As Barten and colleagues implicitly point out, one of the most disempowering trends in global health may be the growing role of private donors, or the hidden, yet dramatic, ‘privatization of global health’. WHO’s budget has gone from giving poor countries a voice in setting 75% of its health priorities (in 1971) to less than one-quarter today. Increasingly, private donors are setting the global-health agenda, through WHO, but also through the Gates Foundation, numerous charity organizations, and through the influence of academia and priority-setting of research agendas. Those problems chosen by private donors have been shown to be much further out of sync with real needs of populations than those chosen democratically by communities who request more resources to change unhealthy living conditions 7. Private foundations and donors must become more open both in their internal workings, but also in their priority-setting processes, to know how vast transfers of wealth and decision-making are taking place. It’s a terrible challenge to find out what donors are doing, where money is going, and what conditions are attached to it. To have a democratic approach to global health, we need avenues for the most affected people to gain more power in agenda-setting and review of global health programs.

Even outside of explicit private foundations, the influence of private-sector-like work in global health has been intense, as the field has moved away from community-based epidemiology and public health work on the ground, and relocated to specialist consulting agencies and roving organizations that declare agendas and compete for air-time at conferences before establishing clearly what the communities they work with want. Catch phrases in newspapers overpower hard work on the ground.

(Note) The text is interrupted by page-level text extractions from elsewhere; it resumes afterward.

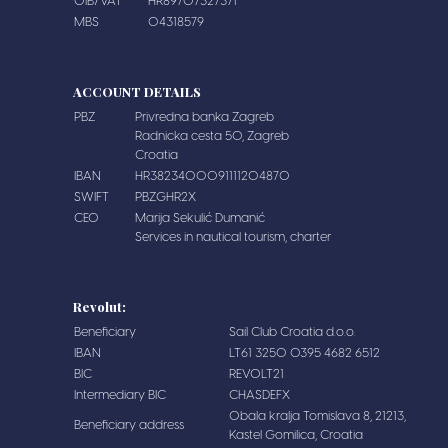
OIB/VAT
HR89707327371
MBS
04318579
ACCOUNT DETAILS
PBZ
Privredna banka Zagreb
Radnicka cesta 50, Zagreb
Croatia
IBAN
HR3823400091111204870
SWIFT
PBZGHR2X
CEO
Marija Sekulić Dumanić
Services in nautical tourism, charter
Revolut:
Beneficiary
Sail Club Croatia d.o.o.
IBAN
LT61 3250 0395 4682 6512
BIC
REVOLT21
Intermediary BIC
CHASDEFX
Obala kralja Tomislava 8, 21213,
Beneficiary address
Kastel Gomilica, Croatia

Thus, we strongly agree with the critical concerns raised by Barten and colleagues. For any kind of ‘radical’ policy break from the current system, progress is crucially needed on at least four inter-related goals:

  1. Coherence between the global financial and global health communities, such that economic reform measures do not undermine health goals
  2. Democratic and inclusive structures for giving recipient communities and patients decision-making power both in agenda-setting and in review of programs supposed to benefit them
  3. Wider measures of goals, success and failure to track rigorously how well we are addressing socioeconomic barriers to health and healthcare
  4. Accountability and transparency in both private foundations and international decision-making bodies


  1. World Health Organization (WHO). 1978. Declaration of Alma-Ata. Geneva: World Health Organization.
  2. World Health Organization (WHO). 1986. Ottawa Charter for Health Promotion. First International Conference on Health Promotion.
  3. Cueto, M. 2004. Origins of primary health care and selective primary health care. American Journal of Public Health. 94(11): 1864-74.
  4. Stuckler, D., S. Basu, and L. King. 2008. International Monetary Fund programs and tuberculosis outcomes in post-communist countries. Public Library of Science Medicine 5(7): e143.
  5. World Health Organization (WHO). 2001. Report of the Commission on Macroeconomics and Health.
  6. World Health Organization (WHO). 2008. Report of the Commission on Social Determinants of Health.
  7. Stuckler, D., H. Robinson, M. McKee, L. King. 2008. World Health Organization Budget and burden of disease: a comparative analysis. The Lancet. v372(9649):1563-1569.